The picture is signed upper left on wall: M. d'Hondecoeter.

The artist was born in Utrecht and lived for a short time in The Hague before settling permanently in Amsterdam in 1663. He was trained by his father, Gysbert de Hondecoeter, and by his uncle, Jan Baptist Weenix, who had spent three years in Italy during the 1640s. Melchior de Hondecoeter specialised, like his father, in painting animal and bird pictures, but the backgrounds, usually comprising imaginary landscapes, are more influenced by Weenix. Fidelity to subject matter perhaps accounts for the lack of development in his style, and dated works only occur after 1668, so that it is difficult to suggest a specific chronology for the undated items that abound in his oeuvre. Hondecoeter frequently repeated animals and poses in several pictures and it is apparent, therefore, that he relied upon a pattern book of motifs. His paintings proved to be popular with contemporaries as part of decorative schemes in country houses, and by extension this accounts for his popularity in eighteenth-century England.

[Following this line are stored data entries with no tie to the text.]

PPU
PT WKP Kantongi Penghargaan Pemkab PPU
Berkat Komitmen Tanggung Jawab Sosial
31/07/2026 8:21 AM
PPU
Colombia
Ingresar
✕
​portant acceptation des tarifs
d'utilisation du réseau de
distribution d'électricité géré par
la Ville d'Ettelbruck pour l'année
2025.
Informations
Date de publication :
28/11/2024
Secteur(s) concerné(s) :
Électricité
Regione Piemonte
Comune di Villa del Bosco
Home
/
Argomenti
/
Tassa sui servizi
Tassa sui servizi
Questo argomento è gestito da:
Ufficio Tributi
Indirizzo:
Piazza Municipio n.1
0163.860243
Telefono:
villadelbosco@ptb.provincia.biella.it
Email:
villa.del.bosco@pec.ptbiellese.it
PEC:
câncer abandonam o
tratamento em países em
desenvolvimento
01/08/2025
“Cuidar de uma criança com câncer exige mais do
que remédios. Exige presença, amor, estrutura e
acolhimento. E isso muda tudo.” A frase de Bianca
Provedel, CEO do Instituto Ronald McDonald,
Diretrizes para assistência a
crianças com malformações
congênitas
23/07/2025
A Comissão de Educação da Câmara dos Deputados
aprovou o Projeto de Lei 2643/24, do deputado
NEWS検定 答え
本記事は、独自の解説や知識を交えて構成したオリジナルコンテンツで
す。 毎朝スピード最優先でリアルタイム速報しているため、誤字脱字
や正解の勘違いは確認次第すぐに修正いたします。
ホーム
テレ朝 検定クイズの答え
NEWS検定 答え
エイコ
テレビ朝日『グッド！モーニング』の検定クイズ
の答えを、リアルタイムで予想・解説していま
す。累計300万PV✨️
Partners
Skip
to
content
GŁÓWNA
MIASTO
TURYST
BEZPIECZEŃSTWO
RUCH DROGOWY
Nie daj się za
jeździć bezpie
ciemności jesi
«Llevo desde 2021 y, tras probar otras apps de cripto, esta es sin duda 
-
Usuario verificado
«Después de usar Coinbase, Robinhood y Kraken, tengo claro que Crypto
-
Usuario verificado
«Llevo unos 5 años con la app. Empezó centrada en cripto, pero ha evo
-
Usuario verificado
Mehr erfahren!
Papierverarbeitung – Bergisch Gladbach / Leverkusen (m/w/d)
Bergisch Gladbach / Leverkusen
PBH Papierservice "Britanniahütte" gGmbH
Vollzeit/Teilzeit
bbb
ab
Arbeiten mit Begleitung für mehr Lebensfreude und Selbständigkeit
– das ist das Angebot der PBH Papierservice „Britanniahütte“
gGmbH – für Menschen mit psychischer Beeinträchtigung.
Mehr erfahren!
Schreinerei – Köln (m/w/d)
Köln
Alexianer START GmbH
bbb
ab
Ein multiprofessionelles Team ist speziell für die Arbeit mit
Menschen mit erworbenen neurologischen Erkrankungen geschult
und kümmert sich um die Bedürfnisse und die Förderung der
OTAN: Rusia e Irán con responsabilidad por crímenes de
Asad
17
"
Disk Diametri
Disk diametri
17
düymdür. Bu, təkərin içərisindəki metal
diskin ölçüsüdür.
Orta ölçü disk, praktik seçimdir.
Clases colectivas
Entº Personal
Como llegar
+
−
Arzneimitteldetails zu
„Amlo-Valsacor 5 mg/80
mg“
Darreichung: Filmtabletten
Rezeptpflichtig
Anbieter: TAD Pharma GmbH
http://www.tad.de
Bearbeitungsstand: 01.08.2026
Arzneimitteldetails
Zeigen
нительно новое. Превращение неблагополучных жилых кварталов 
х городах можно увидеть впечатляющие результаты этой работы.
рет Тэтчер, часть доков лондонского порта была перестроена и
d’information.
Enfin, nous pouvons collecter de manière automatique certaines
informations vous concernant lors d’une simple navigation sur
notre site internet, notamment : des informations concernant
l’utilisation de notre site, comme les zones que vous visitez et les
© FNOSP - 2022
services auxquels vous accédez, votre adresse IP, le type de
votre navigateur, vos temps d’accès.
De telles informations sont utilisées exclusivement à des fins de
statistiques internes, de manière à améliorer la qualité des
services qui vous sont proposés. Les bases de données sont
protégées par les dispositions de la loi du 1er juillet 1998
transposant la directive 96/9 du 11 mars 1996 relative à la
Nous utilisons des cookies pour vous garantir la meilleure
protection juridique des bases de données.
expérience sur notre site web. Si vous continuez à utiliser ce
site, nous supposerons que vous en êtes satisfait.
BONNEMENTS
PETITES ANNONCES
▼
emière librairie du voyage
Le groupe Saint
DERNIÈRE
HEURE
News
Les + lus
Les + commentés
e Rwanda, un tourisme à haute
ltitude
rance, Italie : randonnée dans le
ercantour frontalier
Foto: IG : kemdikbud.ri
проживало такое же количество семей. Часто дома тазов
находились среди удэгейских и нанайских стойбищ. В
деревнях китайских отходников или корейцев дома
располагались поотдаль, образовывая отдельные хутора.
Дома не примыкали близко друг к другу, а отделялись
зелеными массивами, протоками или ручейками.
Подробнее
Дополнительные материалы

The foreground is dominated by a fighting cock, a tortoise, a crowned crane, a white hen with chickens and a barking spaniel. In the middle distance are a hoopoe on the left, a domesticated flying pigeon in the centre and a cassowary just to the right of centre. Behind them can be seen a peacock, a peahen and two flamingos. Hondecoeter often showed animals entering the composition from outside the picture space in the manner of the fighting cock on the left. Most of the birds and animals recur in other pictures by the artist, but the high quality of the painting throughout, the vivid colouring and the convincing sense of movement do not suggest any intervention by studio assistants.